The Public Health Agency of Canada is monitoring the situation as more cases are being reported globally
By: Charlotte Hui
Recently, an American citizen got infected with Monkeypox during a trip from the US to Montreal, Quebec. The Public Health Agency of Canada, the United States Centers for Disease Control and Prevention, and public health authorities in Quebec are investigating the event. Two people in Canada have also been diagnosed with Monkeypox after testing positive at the National Microbiology Laboratory last night.
Monkeypox is an infectious disease caused by the monkeypox virus (MPXV) and gets transmitted through body fluids, respiratory droplets, or shared compositions. Its incubation period is typically 7-14 days, with a fatality rate of 10%. Symptoms of Monkeypox infection include fever, headache, muscle aches, fatigue, chills, swollen lymph nodes, pules, and pimples. People can reduce their risk of disease by wearing masks, keeping a physical distance, and washing their hands frequently.

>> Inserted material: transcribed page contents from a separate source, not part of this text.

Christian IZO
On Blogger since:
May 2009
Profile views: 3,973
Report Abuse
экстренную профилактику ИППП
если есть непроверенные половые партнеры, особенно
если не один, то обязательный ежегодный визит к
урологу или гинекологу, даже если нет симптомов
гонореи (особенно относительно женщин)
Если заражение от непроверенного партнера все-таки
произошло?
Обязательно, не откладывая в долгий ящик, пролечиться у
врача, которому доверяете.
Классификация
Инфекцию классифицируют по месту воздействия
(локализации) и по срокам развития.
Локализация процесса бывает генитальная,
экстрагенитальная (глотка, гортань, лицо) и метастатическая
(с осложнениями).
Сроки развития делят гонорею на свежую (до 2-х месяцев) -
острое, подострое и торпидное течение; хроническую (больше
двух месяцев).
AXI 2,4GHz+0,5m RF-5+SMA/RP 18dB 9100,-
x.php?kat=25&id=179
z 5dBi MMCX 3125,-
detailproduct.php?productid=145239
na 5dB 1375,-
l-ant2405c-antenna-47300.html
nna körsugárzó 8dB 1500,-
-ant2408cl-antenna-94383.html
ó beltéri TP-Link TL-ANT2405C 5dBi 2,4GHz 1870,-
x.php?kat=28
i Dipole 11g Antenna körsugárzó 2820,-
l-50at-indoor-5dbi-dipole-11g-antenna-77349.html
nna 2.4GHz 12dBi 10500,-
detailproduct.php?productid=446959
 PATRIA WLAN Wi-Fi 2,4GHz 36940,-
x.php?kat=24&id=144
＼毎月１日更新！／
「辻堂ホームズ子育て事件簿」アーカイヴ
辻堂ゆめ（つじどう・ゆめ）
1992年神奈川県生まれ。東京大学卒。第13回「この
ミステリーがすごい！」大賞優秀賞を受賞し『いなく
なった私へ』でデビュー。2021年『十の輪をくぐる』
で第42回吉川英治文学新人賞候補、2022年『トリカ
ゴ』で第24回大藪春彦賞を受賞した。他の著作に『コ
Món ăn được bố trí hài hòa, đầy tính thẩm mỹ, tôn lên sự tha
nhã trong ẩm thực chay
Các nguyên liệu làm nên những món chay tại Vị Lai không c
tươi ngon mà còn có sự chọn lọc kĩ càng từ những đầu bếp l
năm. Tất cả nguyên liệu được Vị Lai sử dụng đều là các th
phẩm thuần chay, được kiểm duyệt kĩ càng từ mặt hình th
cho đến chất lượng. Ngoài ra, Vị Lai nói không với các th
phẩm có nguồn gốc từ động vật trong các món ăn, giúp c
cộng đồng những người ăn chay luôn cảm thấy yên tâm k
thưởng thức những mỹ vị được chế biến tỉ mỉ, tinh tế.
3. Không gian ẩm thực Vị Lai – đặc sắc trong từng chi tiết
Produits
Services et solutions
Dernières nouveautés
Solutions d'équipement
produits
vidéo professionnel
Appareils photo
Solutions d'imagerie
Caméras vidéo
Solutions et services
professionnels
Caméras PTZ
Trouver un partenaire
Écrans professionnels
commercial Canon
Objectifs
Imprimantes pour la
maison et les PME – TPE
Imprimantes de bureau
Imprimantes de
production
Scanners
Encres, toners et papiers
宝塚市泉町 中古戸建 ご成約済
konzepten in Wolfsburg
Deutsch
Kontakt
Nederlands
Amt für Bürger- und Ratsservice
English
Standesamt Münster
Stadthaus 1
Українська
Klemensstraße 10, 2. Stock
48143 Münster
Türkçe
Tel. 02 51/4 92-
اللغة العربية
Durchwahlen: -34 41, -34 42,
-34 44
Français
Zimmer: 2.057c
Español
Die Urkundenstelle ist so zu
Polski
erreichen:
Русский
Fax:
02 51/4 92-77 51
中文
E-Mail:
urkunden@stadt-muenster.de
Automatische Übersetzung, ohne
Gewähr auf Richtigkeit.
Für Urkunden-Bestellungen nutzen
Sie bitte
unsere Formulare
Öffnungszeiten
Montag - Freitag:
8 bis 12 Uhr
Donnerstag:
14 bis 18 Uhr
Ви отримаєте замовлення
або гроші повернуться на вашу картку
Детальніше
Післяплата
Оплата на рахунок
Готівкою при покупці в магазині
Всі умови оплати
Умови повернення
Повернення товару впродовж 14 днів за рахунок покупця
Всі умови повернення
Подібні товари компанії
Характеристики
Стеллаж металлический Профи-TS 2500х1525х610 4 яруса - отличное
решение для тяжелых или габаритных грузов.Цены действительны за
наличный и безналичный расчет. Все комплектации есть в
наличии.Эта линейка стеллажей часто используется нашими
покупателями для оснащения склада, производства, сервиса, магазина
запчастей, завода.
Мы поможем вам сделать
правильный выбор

Monkeypox, which has never been detected in Canada before, is mainly from parts of Central and West Africa and is generally transmitted between African rodents and non-human primates. Monkeypox cases have now been confirmed in the US, Singapore, the UK, and Israel.
The Public Health Agency of Canada (PHAC) looks for patients with signs or symptoms consistent with Monkeypox, regardless of whether they have a travel history. At the same time, PHAC also reminds citizens to isolate and report symptoms as soon as possible to avoid further contamination.